What you return should match the data word for word, minus the images.

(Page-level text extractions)
● ● ● ● ● ● ●
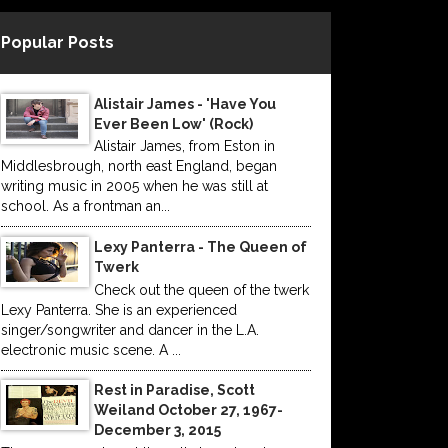
Popular Posts
Alistair James - 'Have You
Ever Been Low' (Rock)
Alistair James, from Eston in
Middlesbrough, north east England, began
writing music in 2005 when he was still at
school. As a frontman an...
Lexy Panterra - The Queen of
Twerk
Check out the queen of the twerk
Lexy Panterra. She is an experienced
singer/songwriter and dancer in the L.A.
electronic music scene. A ...
Rest in Paradise, Scott
Weiland October 27, 1967-
December 3, 2015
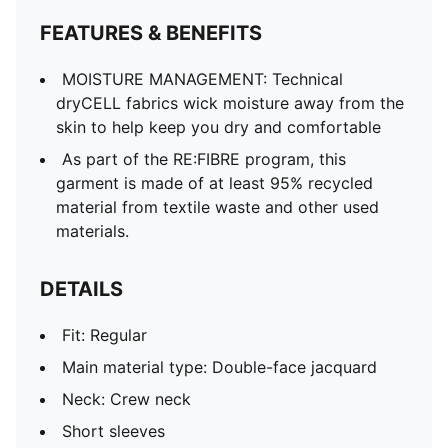
FEATURES & BENEFITS
MOISTURE MANAGEMENT: Technical
dryCELL fabrics wick moisture away from the
skin to help keep you dry and comfortable
As part of the RE:FIBRE program, this
garment is made of at least 95% recycled
material from textile waste and other used
materials.
DETAILS
Fit: Regular
Main material type: Double-face jacquard
Neck: Crew neck
Short sleeves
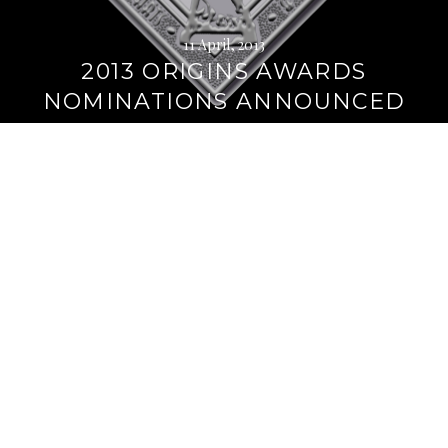
11 April, 2013
2013 ORIGINS AWARDS
NOMINATIONS ANNOUNCED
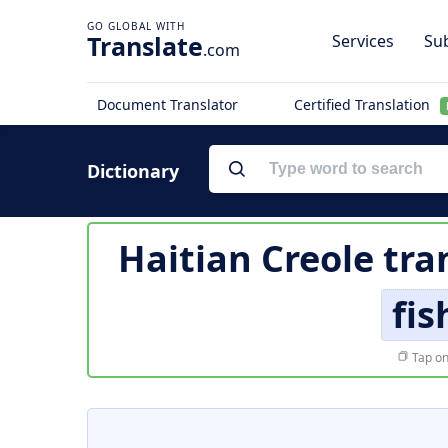
Translate
Services
Sub
.com
Document Translator
Certified Translation
Dictionary
Haitian Creole tra
fi
Tap on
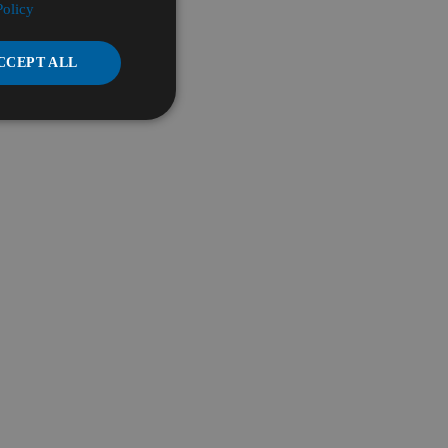
Policy
CCEPT ALL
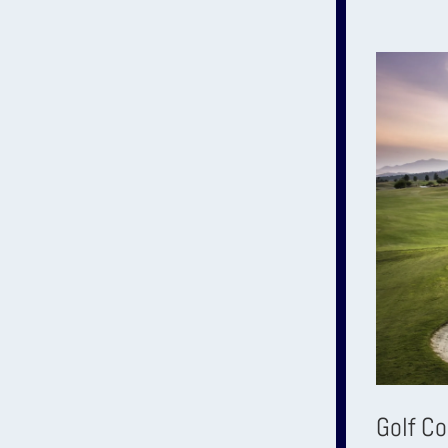
Golf C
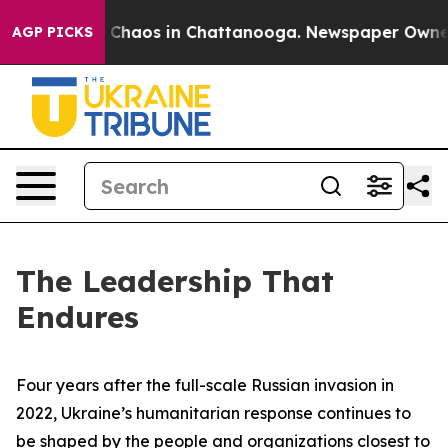
al Collapse
Chaos in Chattanooga. Newspaper Owner Ca
AGP PICKS
The Leadership That
Endures
Four years after the full-scale Russian invasion in
2022, Ukraine’s humanitarian response continues to
be shaped by the people and organizations closest to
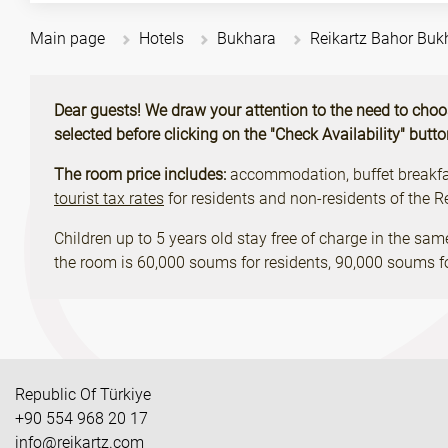
Main page
Hotels
Bukhara
Reikartz Bahor Buk
Dear guests! We draw your attention to the need to choose 
selected before clicking on the "Check Availability" butt
The room price includes:
accommodation, buffet breakfast
tourist tax rates
for residents and non-residents of the 
Children up to 5 years old stay free of charge in the sam
the room is 60,000 soums for residents, 90,000 soums fo
Republic Of Türkiye
+90 554 968 20 17
info@reikartz.com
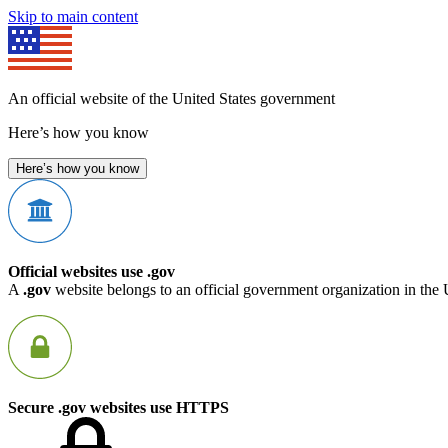
Skip to main content
An official website of the United States government
Here’s how you know
Here’s how you know
Official websites use .gov
A
.gov
website belongs to an official government organization in the 
Secure .gov websites use HTTPS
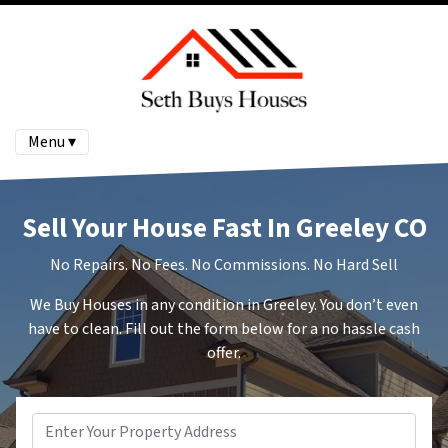
Menu ▾
Sell Your House Fast In Greeley CO
No Repairs. No Fees. No Commissions. No Hard Sell
We Buy Houses in any condition in Greeley. You don’t even
have to clean. Fill out the form below for a no hassle cash
offer.
Address
*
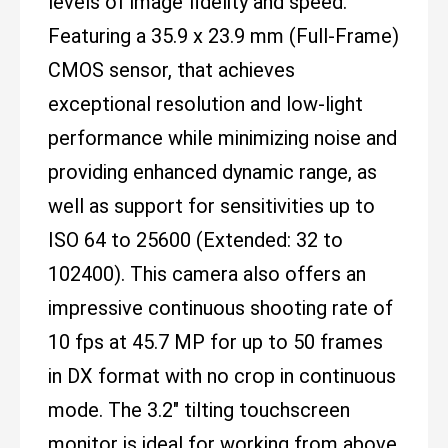
levels of image fidelity and speed.
Featuring a 35.9 x 23.9 mm (Full-Frame)
CMOS sensor, that achieves
exceptional resolution and low-light
performance while minimizing noise and
providing enhanced dynamic range, as
well as support for sensitivities up to
ISO 64 to 25600 (Extended: 32 to
102400). This camera also offers an
impressive continuous shooting rate of
10 fps at 45.7 MP for up to 50 frames
in DX format with no crop in continuous
mode. The 3.2" tilting touchscreen
monitor is ideal for working from above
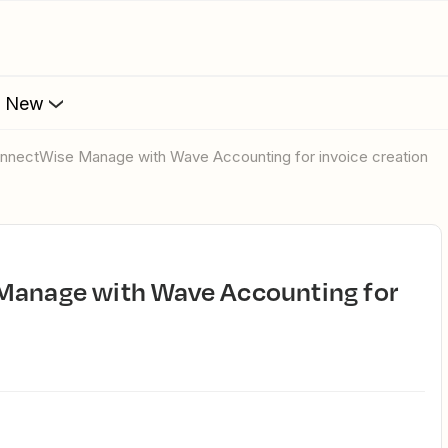
s New
ConnectWise Manage with Wave Accounting for invoice creation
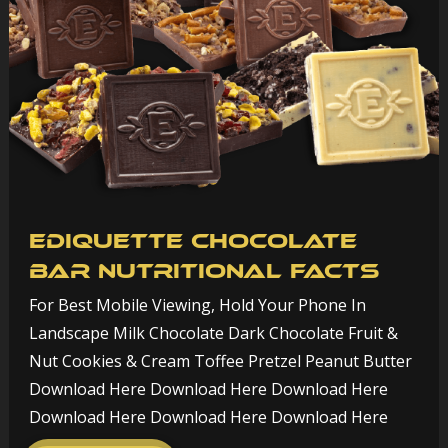
Ediquette Chocolate
Bar Nutritional Facts
For Best Mobile Viewing, Hold Your Phone In
Landscape Milk Chocolate Dark Chocolate Fruit &
Nut Cookies & Cream Toffee Pretzel Peanut Butter
Download Here Download Here Download Here
Download Here Download Here Download Here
● ● ● ● ● ● ●
> [Exercise output]:
Popular Posts
Alistair James - 'Have You
Ever Been Low' (Rock)
Alistair James, from Eston in
Middlesbrough, north east England, began
writing music in 2005 when he was still at
school. As a frontman an...
Lexy Panterra - The Queen of
Twerk
Check out the queen of the twerk
Lexy Panterra. She is an experienced
singer/songwriter and dancer in the L.A.
electronic music scene. A ...
Rest in Paradise, Scott
Weiland October 27, 1967-
December 3, 2015
FEATURES & BENEFITS
MOISTURE MANAGEMENT: Technical
dryCELL fabrics wick moisture away from the
skin to help keep you dry and comfortable
As part of the RE:FIBRE program, this
garment is made of at least 95% recycled
material from textile waste and other used
materials.
DETAILS
Fit: Regular
Main material type: Double-face jacquard
Neck: Crew neck
Short sleeves
11 April, 2013
2013 ORIGINS AWARDS
NOMINATIONS ANNOUNCED
Translate
Services
Sub
.com
Document Translator
Certified Translation
Dictionary
Haitian Creole tra
fi
Tap on
Policy
CCEPT ALL
Golf C
al Collapse
Chaos in Chattanooga. Newspaper Owner Ca
AGP PICKS
The Leadership That
Endures
Four years after the full-scale Russian invasion in
2022, Ukraine’s humanitarian response continues to
be shaped by the people and organizations closest to
Main page
Hotels
Bukhara
Reikartz Bahor Buk
Dear guests! We draw your attention to the need to choose 
selected before clicking on the "Check Availability" butt
The room price includes:
accommodation, buffet breakfast
tourist tax rates
for residents and non-residents of the 
Children up to 5 years old stay free of charge in the sam
the room is 60,000 soums for residents, 90,000 soums fo
Republic Of Türkiye
+90 554 968 20 17
info@reikartz.com
Skip to main content
An official website of the United States government
Here’s how you know
Here’s how you know
Official websites use .gov
A
.gov
website belongs to an official government organization in the 
Secure .gov websites use HTTPS
Menu ▾
Sell Your House Fast In Greeley CO
No Repairs. No Fees. No Commissions. No Hard Sell
We Buy Houses in any condition in Greeley. You don’t even
have to clean. Fill out the form below for a no hassle cash
offer.
Address
*
levels of image fidelity and speed.
Featuring a 35.9 x 23.9 mm (Full-Frame)
CMOS sensor, that achieves
exceptional resolution and low-light
performance while minimizing noise and
providing enhanced dynamic range, as
well as support for sensitivities up to
ISO 64 to 25600 (Extended: 32 to
102400). This camera also offers an
impressive continuous shooting rate of
10 fps at 45.7 MP for up to 50 frames
in DX format with no crop in continuous
mode. The 3.2" tilting touchscreen
monitor is ideal for working from above
s New
ConnectWise Manage with Wave Accounting for invoice creation
Ediquette Chocolate
Bar Nutritional Facts
For Best Mobile Viewing, Hold Your Phone In
Landscape Milk Chocolate Dark Chocolate Fruit &
Nut Cookies & Cream Toffee Pretzel Peanut Butter
Download Here Download Here Download Here
Download Here Download Here Download Here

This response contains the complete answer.